- Consegna -
Nella discussione su Dzeko, quale club avrebbe chiesto a Sabatini una cifra shock per il giocatore?

- Brano selezionato -
# Dzeko: richiesta shock del City alla Roma.



## admin (13 Luglio 2015)

Secondo quanto riportato da Di Marzio, si sarebbe complicata tantissimo la pista Dzeko per la Roma. Il Manchester City, infatti, secondo le prime indiscrezioni, avrebbe richiesto a Sabatini una cifra shock per Dzeko. Una cifra talmente alta, inaccessibile per tutti i club italiani, che ha spiazzato il DS giallorosso.

Seguiranno aggiornamenti.


----------



## Pessotto (13 Luglio 2015)

Godo, senza i nostri soldi non possono far nulla, magari la smettono di fare i fenomeni e chiedere 30 milioni per un ragazzino al primo anno di A


----------



## Splendidi Incisivi (13 Luglio 2015)

Ormai il mercato è completamente impazzito, non mi stupirei se i Citizens avessero chiesto una cifra tra i 50 e i 60 milioni. Una volta con 100 milioni ti rifacevi la squadra, adesso la puntelli soltanto.

- Contenuto dei dati -
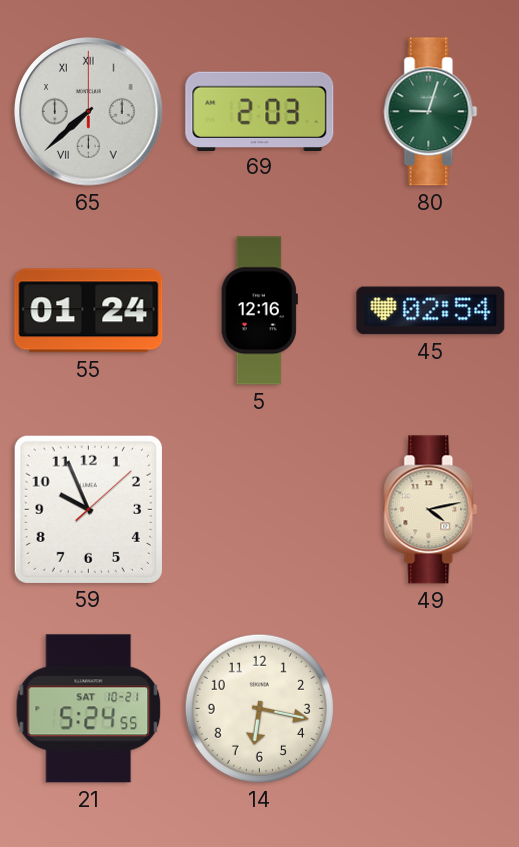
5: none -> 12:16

- Risultato finale -
Il Manchester City.